Abstract

The Difficult Airway Society protocol for the 'can't intubate, can't ventilate' scenario recommends the use of kink-resistant cannula cricothyroidotomy with transtracheal jet ventilation or surgical cricothyroidotomy. This survey aimed to assess the preparedness of anaesthetists and anaesthetic assistants for emergency tracheal access. Ninety-seven anaesthetists and 63 assistants were asked the location of the two difficult airway trolleys. The anaesthetists were asked for their choice of emergency tracheal access. Those opting for cannula cricothyroidotomy with jet ventilation were asked to demonstrate cannulation of a mock trachea. After insertion of the airway cannula, the time required to attach the jet ventilator to the anaesthetic machine oxygen outlet and insufflate a dummy lung was recorded.

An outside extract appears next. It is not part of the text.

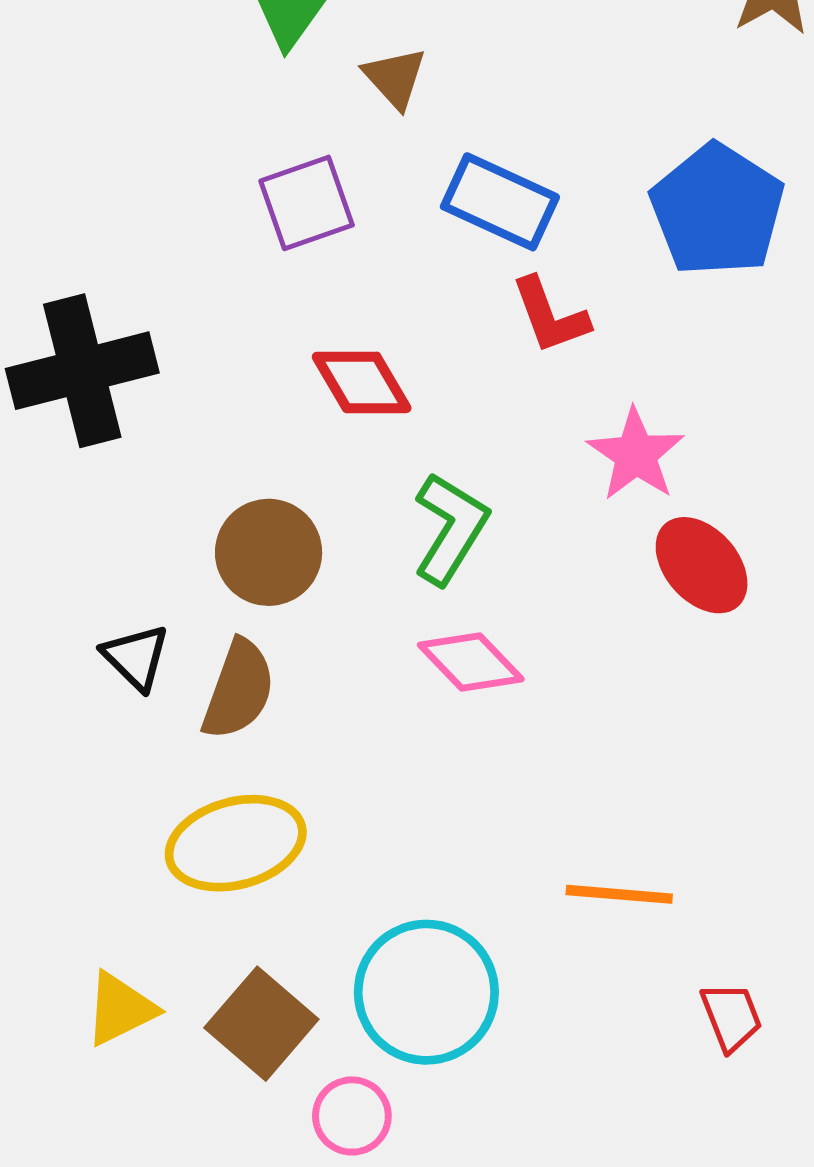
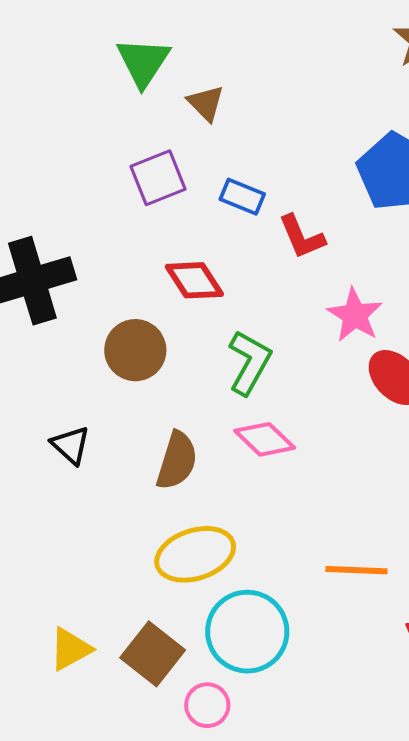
blue rectangle: (500, 202) -> (242, 197), moved, size x0.7
brown circle: (269, 552) -> (135, 350), moved
brown semicircle: (239, 690) -> (177, 461), moved
yellow ellipse: (236, 843) -> (195, 554), moved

The time to connect to a jet ventilator was also recorded for assistants. Five (5.2%) anaesthetists and 18 (28.6%) assistants knew the location of both airway trolleys. Sixty-one (62.9%) anaesthetists and one (1.6%) assistant did not know the location of either airway trolley. Thirty-six out of ninety-seven (37.1%) anaesthetists chose a method of tracheal access in keeping with Difficult Airway Society guidelines. Thirty-six out of ninety-seven (37.1%) anaesthetists opted for the jet ventilator, but 15 of these 36 (41.7%) could not locate the appropriate oxygen outlet on the anaesthetic machine. The median time [interquartile range (range)] to insufflate the dummy lung for the remaining 21 anaesthetists was 30 [23-32 (5.5-60)] s. There were widespread deficits in 'can't intubate, can't ventilate' knowledge and skills. All participants received a demonstration of equipment, were shown the location and given the opportunity to rehearse a 'can't intubate, can't ventilate' drill.